Stored items from a collection
__________

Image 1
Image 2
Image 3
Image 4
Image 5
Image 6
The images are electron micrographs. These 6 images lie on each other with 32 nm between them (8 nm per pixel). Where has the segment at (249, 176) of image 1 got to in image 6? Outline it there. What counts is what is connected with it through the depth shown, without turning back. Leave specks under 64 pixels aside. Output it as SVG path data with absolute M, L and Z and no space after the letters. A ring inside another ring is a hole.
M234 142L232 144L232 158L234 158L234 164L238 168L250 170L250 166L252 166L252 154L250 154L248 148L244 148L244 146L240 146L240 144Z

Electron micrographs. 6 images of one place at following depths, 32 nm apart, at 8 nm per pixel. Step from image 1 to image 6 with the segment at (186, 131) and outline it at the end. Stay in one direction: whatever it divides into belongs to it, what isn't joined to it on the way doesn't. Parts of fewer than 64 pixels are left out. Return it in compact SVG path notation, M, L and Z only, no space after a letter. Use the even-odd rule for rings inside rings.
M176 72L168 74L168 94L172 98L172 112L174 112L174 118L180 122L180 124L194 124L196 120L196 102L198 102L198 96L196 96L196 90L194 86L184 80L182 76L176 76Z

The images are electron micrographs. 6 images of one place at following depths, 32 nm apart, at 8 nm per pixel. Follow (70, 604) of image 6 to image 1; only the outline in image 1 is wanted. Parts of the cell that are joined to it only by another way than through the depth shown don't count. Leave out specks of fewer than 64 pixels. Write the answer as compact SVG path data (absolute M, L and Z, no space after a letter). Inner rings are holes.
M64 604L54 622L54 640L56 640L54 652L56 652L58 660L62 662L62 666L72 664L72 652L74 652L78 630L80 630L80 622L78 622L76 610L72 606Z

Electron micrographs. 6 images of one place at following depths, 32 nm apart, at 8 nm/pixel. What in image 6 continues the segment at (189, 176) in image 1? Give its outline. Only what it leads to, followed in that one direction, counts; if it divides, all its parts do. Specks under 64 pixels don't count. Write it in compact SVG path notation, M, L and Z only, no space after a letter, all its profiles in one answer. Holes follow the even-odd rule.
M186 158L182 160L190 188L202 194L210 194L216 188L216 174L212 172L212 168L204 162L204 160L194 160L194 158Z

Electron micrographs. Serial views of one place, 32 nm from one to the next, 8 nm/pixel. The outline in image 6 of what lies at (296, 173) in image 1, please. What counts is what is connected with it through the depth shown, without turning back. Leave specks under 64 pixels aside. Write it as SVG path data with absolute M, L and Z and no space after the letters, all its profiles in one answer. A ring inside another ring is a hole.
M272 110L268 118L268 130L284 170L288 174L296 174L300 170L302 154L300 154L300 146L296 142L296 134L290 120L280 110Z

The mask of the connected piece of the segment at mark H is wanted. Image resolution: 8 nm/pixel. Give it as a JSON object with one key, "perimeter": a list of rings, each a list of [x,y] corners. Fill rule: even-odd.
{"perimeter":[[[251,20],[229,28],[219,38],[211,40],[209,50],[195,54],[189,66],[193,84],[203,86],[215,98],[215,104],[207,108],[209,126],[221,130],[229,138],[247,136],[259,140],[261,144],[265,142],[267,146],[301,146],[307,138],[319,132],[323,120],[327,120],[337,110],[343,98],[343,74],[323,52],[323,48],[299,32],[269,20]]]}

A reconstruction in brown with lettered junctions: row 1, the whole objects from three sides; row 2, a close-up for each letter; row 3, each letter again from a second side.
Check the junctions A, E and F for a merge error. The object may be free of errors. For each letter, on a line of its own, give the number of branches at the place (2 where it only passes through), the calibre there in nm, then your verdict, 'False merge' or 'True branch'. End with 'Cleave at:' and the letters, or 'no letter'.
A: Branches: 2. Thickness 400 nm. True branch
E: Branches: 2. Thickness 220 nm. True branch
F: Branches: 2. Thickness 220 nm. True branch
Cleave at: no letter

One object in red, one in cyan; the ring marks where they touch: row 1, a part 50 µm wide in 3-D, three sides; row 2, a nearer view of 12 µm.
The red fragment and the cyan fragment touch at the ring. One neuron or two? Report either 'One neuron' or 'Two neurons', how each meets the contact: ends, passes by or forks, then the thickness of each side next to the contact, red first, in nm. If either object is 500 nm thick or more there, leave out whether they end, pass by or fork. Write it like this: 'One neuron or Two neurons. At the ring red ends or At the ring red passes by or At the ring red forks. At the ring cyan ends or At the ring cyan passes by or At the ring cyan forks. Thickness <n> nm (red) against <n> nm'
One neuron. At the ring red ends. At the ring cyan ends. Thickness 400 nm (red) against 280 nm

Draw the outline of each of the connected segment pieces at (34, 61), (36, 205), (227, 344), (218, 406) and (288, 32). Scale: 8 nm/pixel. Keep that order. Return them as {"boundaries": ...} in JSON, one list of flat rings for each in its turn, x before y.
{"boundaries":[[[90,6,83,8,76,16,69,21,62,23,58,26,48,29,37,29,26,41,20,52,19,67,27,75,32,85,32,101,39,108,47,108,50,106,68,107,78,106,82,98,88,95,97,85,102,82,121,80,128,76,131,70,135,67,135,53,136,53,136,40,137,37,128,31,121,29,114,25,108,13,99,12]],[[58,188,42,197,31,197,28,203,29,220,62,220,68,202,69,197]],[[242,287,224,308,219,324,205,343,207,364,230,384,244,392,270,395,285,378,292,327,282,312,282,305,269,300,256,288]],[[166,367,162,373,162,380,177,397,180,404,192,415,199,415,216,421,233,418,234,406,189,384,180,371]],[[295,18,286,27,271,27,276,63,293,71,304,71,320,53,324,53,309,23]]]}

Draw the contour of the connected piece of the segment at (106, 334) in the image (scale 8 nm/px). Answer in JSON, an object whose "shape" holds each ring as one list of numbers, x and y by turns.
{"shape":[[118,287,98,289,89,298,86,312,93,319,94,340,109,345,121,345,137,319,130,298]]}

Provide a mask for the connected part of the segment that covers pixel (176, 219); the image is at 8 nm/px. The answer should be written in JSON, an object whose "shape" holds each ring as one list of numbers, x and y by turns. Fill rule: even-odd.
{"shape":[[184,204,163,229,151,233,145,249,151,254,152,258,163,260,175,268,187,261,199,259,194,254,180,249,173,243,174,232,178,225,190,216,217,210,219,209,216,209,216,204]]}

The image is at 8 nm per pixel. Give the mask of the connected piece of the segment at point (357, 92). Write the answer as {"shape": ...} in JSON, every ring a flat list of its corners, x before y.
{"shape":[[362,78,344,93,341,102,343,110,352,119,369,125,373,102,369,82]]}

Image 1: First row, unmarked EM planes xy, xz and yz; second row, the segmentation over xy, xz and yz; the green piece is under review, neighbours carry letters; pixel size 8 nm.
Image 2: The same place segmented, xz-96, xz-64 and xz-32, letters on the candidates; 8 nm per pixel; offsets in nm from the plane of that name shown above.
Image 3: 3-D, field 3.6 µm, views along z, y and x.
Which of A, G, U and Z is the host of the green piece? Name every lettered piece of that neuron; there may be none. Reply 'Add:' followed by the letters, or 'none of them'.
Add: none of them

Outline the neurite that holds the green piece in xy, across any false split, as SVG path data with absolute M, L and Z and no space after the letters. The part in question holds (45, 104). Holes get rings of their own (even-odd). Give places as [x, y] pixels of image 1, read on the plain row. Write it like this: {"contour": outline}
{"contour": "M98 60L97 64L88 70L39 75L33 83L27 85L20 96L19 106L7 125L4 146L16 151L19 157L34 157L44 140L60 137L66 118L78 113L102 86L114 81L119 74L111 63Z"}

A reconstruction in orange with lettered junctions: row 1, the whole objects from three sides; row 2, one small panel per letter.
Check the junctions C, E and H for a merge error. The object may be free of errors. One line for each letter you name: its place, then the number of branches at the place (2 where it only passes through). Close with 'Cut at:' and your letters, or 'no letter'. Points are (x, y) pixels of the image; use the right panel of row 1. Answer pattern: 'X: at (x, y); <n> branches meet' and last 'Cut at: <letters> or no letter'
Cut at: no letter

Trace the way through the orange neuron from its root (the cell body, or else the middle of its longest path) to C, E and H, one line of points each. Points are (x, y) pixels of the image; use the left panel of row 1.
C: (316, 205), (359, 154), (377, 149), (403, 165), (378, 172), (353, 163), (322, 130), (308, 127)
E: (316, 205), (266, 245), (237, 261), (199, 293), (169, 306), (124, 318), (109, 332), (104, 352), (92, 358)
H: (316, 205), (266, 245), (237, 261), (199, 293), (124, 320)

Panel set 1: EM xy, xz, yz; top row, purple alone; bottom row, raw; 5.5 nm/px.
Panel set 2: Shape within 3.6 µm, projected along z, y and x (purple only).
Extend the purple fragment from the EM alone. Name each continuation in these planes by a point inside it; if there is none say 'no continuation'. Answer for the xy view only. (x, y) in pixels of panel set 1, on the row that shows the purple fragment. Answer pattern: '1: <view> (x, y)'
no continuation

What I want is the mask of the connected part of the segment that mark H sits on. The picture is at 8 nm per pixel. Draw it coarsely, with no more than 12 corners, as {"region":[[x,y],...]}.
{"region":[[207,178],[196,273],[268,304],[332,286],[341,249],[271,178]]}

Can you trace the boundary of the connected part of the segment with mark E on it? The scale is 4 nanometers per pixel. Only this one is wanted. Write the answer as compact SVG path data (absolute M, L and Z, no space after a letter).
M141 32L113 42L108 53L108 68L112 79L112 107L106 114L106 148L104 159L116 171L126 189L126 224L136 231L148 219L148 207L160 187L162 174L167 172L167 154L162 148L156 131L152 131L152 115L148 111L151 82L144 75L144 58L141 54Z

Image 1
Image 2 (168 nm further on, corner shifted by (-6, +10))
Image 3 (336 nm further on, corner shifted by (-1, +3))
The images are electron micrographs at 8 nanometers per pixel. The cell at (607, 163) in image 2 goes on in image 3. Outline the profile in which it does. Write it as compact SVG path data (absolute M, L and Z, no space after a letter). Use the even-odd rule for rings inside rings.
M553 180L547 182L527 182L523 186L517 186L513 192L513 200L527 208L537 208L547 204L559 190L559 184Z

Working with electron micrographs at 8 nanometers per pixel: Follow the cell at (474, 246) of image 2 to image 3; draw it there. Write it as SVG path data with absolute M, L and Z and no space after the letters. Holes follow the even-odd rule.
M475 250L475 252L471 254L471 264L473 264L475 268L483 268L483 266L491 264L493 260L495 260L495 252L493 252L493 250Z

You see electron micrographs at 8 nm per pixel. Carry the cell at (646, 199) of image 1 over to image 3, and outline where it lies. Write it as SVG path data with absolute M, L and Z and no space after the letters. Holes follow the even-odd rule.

__________

## TASK TO COMPLETE
State how many lines of the entries contain the word "shifted". Nothing besides the number belongs in the reply.

## REPLY TO THE TASK
2